Dell'atteggiamento del PD è difficile dar conto; da un lato si dovrebbe, come si fa per i grandi autori - c'è un primo Wittgenstein e un secondo Wittgenstein, si sa -, parlare di un primo PD e di un secondo PD; dall'altro, il caso è qui ancora più complesso, si dovrebbe parlare di ogni singolo membro, perché a riunire sotto una stessa denominazione idee le più diverse si ottiene forse un insieme, in senso cantoriano, ma difficilmente un partito.

Il terzo tradimento è il più grave di tutti, è quello che fa sanguinare il cuore, quello, direbbe Kierkegaard, che è una “scheggia nelle carni”. Il terzo tradimento è autoctono, ermafrodito, onanista, autoreferenziale, autarchico, autonomo, autosufficiente: è l'autotradimento. Una congerie di persone che si arrogano l'orgoglio di lavoratori della conoscenza, che si porgono come i depositari del sapere e della cultura, che si sentono e si dicono paladini e custodi della ricerca scientifica, del vero sapere, e dunque dei valori i più nobili dell'umanità, questa congerie e non altra tu la vedi correre dietro una bandiera, come gli ignavi del terzo canto: non sono contenti, ma non si oppongono; non condividono, ma si industriano a scrivere statuti e regolamenti; parlano di merito, e hanno le carriere e persino l'anzianità bloccata; e corrono, corrono, nudi, punti dalle vespe, dietro un'insegna vuota. Vivono sanza infamia e sanza lodo; ma vivono?

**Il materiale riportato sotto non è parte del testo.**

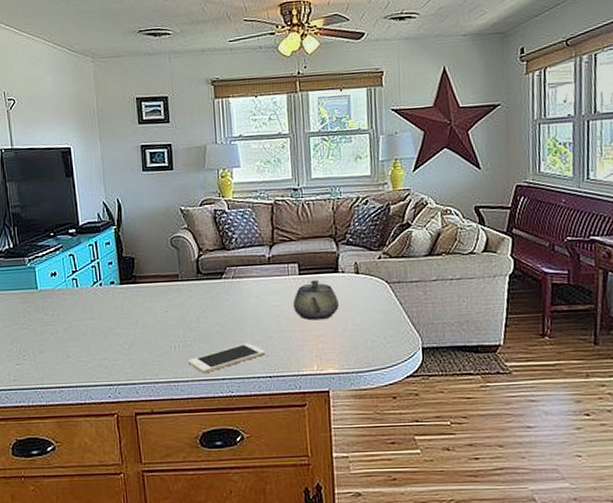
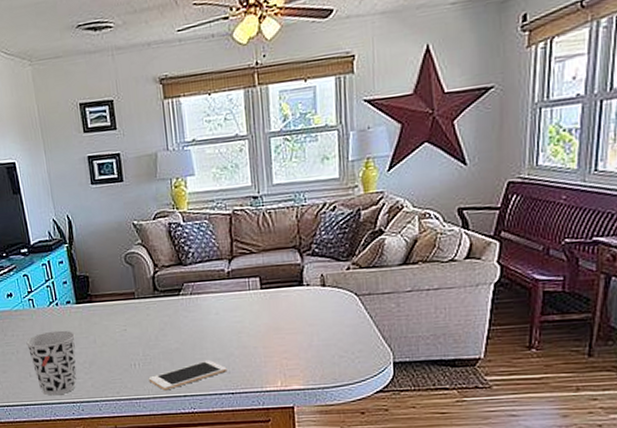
cup: none [66,310,118,378] -> present [26,330,77,396]
teapot: present [292,280,339,321] -> none [254,294,304,337]

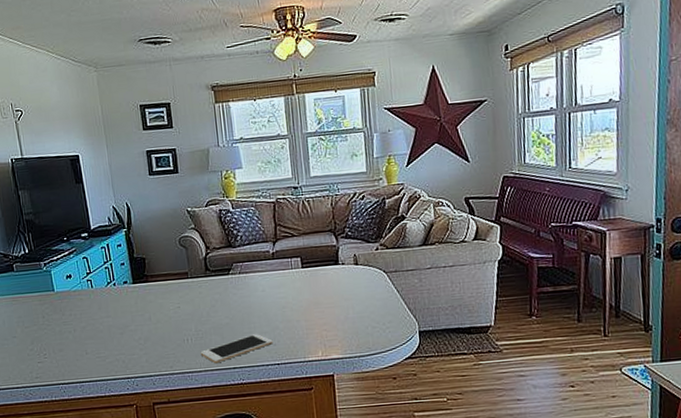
cup: present [26,330,77,396] -> none [83,308,132,372]

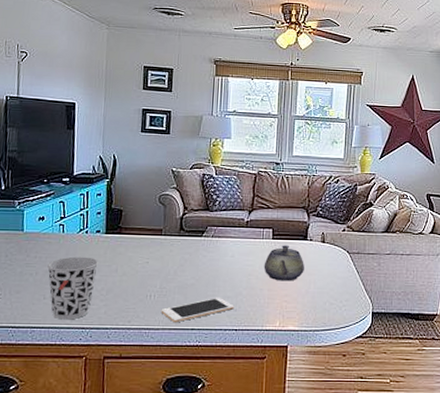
cup: none [83,308,132,372] -> present [47,256,99,320]
teapot: none [297,272,340,311] -> present [264,245,304,281]

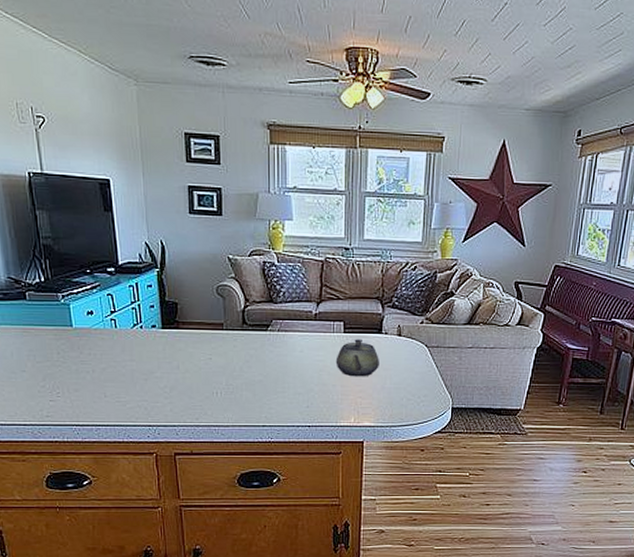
cup: present [47,256,99,320] -> none [104,353,159,418]
cell phone: present [161,297,234,323] -> none [229,393,306,420]

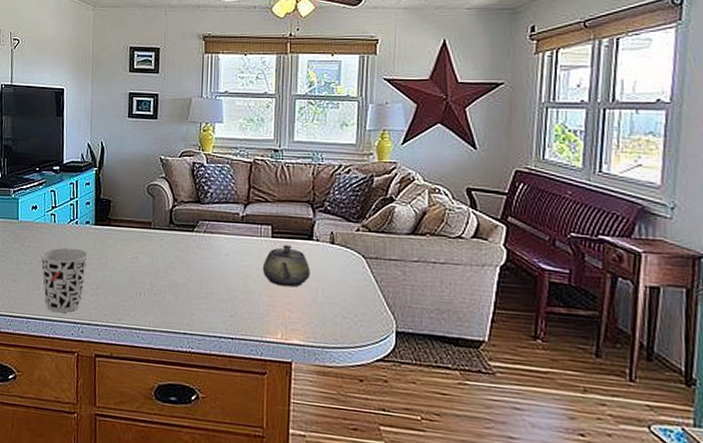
cup: none [104,353,159,418] -> present [41,247,89,313]

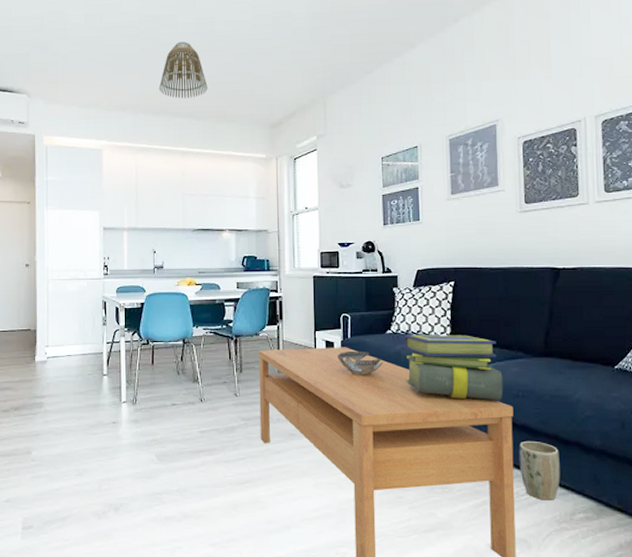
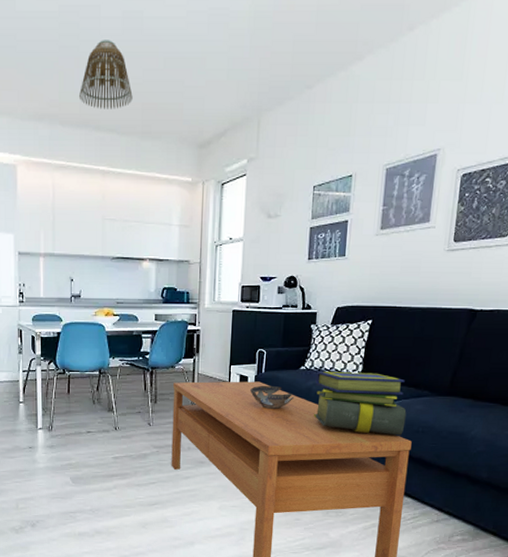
plant pot: present [519,442,560,501] -> none [409,473,448,525]

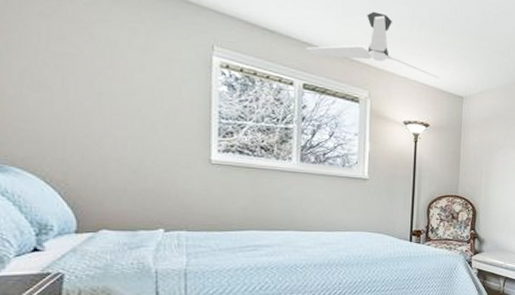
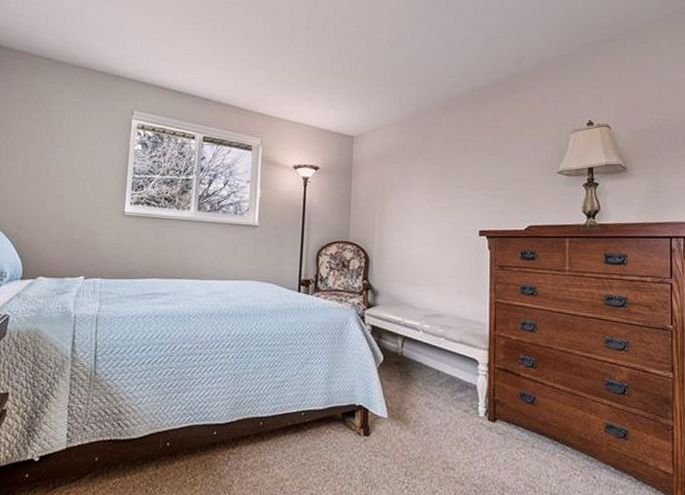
ceiling fan: present [306,11,440,79] -> none [207,63,330,120]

Che dire? Meglio affidarsi al Poeta: la loro cieca vita è tanto bassa che dovrebbero invidiar ogn'altra sorte. Ma purtroppo non ne possiamo mutuare le conclusioni: non possiamo dire ai nostri allievi, ai nostri collaboratori più giovani, ai nostri studenti: “non ti curar di lor, ma guarda e passa”; per andare dove, colleghi? All'inferno ci siamo già.